O.M. I will give you another instance of thought. Franklin had a cup of sugar on a table in his room. The ants got at it. He tried several preventives; and ants rose superior to them. Finally he contrived one which shut off access--probably set the table's legs in pans of water, or drew a circle of tar around the cup, I don't remember. At any rate, he watched to see what they would do. They tried various schemes--failures, every one. The ants were badly puzzled. Finally they held a consultation, discussed the problem, arrived at a decision--and this time they beat that great philosopher. They formed in procession, cross the floor, climbed the wall, marched across the ceiling to a point just over the cup, then one by one they let go and fell down into it! Was that instinct--thought petrified by ages of inherited habit?
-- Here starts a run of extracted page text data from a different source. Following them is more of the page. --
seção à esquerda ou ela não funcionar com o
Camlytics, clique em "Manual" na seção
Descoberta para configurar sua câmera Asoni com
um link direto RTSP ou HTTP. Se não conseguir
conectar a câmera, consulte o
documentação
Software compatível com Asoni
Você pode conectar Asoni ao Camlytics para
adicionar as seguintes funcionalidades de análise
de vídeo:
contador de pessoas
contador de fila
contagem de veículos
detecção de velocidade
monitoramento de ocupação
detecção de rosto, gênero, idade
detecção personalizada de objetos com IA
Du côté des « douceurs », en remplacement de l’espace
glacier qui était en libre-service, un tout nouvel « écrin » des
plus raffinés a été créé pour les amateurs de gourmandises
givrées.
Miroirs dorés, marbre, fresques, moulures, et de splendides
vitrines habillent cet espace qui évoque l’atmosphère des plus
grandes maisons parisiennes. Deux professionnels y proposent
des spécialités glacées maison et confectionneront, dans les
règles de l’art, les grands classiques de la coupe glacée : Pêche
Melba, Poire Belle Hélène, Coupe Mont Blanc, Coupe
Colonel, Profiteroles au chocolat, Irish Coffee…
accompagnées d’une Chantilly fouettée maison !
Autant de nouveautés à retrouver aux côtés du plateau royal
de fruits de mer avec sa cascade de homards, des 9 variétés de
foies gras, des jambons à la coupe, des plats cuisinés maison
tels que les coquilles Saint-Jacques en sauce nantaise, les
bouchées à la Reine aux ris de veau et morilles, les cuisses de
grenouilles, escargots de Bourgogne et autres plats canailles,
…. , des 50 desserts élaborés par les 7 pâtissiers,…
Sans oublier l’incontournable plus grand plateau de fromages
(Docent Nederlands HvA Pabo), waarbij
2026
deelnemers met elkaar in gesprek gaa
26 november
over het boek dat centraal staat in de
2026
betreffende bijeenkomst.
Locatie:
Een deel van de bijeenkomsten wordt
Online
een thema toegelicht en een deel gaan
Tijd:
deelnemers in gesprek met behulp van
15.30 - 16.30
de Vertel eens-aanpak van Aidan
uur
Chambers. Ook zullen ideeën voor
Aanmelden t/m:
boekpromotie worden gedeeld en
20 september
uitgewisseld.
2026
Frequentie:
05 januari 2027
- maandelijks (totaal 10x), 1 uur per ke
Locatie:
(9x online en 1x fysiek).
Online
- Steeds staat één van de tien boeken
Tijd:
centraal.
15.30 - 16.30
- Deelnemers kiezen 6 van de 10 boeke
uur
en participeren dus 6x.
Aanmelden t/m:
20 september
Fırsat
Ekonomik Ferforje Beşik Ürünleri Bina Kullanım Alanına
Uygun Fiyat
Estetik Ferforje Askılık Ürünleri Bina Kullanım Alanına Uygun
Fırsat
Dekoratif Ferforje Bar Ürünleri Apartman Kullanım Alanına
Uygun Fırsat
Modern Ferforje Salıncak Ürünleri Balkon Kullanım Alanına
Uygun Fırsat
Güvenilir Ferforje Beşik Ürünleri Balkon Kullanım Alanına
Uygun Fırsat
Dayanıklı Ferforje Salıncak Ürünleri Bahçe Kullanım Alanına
Y.M. No, I don't believe it was. I believe it was a newly reasoned scheme to meet a new emergency.

O.M. Very well. You have conceded the reasoning power in two instances. I come now to a mental detail wherein the ant is a long way the superior of any human being. Sir John Lubbock proved by many experiments that an ant knows a stranger ant of her own species in a moment, even when the stranger is disguised --with paint. Also he proved that an ant knows every individual in her hive of five hundred thousand souls. Also, after a year's absence one of the five hundred thousand she will straightway recognize the returned absentee and grace the recognition with a affectionate welcome. How are these recognitions made? Not by color, for painted ants were recognized. Not by smell, for ants that had been dipped in chloroform were recognized.